Manual and mechanical combined deburring is adopted for inner holes, grooves and sharp corners. No sharp edges or residual cutting burrs are allowed, ensuring smooth lens installation and avoiding scratch damage to matching parts.

5. Ultrasonic Deep Cleaning

Remove cutting oil, aluminum chips and surface dust completely to ensure no residual impurities before surface treatment, and improve the adhesion and uniformity of subsequent oil-wiped finish.

6. Oil-Wiped Surface Finishing

Carry out uniform oil coating and wiping treatment on the surface, form a thin and compact protective film, improve the metal texture, and achieve anti-rust, anti-fingerprint and anti-corrosion effects.

Dimensional Tolerance & Processing Standard

1. Overall outer dimension tolerance: ±0.02mm
2. Inner lens fitting hole concentricity: ≤0.01mm
3. End face flatness of assembly plane: ≤0.006mm
4. Mounting hole position tolerance: ±0.03mm
5. Thin wall thickness uniform error: ≤0.02mm
6. Key matching surface roughness: Ra ≤ 0.4μm

FAQ

Q1: Why choose A6061 aluminum for the U03.81228 lens front cover?

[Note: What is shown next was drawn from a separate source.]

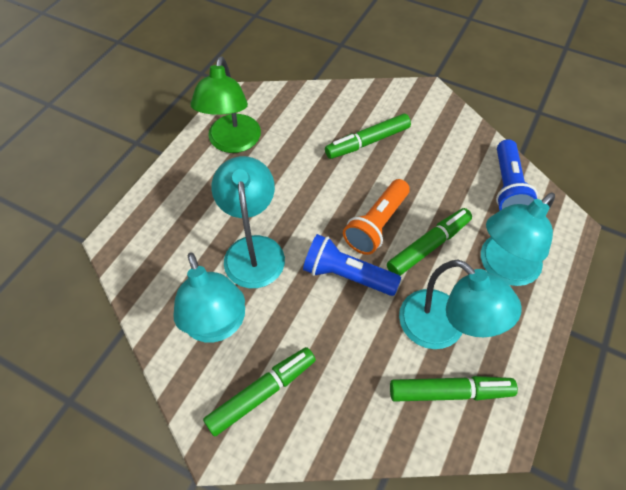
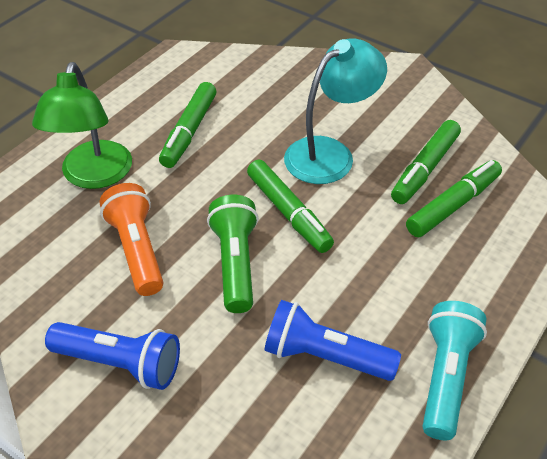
green flashlight: none = 0 -> [207,195,259,313] = 1
turquoise flashlight: none = 0 -> [423,301,487,440] = 1
turquoise lamp: [174,253,245,342] [212,156,285,288] [399,260,522,349] [481,192,555,286] = 4 -> [284,38,387,184] = 1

A6061 aluminum has stable mechanical properties, excellent CNC machining performance and low thermal deformation. It can meet the high precision requirements of optical parts, and the material is easy for fine surface treatment, which is more suitable for optical equipment accessories than ordinary cast aluminum.

Q2: Why use full CNC machining instead of die casting for this part?

Optical lens cover requires high compactness and zero internal pores. Die casting is prone to trachoma and material looseness, while one-piece CNC machining of solid aluminum bar has higher structural density, better dimensional stability and higher assembly precision.

Q3: What is the tightest tolerance that can be controlled in this case?

In this CNC machining project, the concentricity of the inner fitting hole is controlled within 0.01mm, and the flatness of the key assembly surface is within 0.006mm, fully meeting the assembly standards of high-precision optical lenses.

Q4: What is the function of oil-wiped finish on the aluminum lens cover?

The oil-wiped treatment can form a lightweight protective layer on the aluminum surface, prevent oxidation and discoloration, reduce fingerprint residue, and maintain a delicate metal appearance, suitable for long-term indoor and light industrial environment use.

Q5: Is this CNC machined optical part support customized modification?

Yes. Based on the original CNC processing technology, we can adjust the outline size, hole position distribution, groove structure and surface treatment mode according to drawings, to meet different optical equipment and lens matching needs.

Q6: What optical devices is U03.81228 lens front cover suitable for?

It is widely used in industrial vision lenses, precision optical instruments, small medical optical equipment and intelligent imaging accessories, providing stable protection and precise positioning for lens components.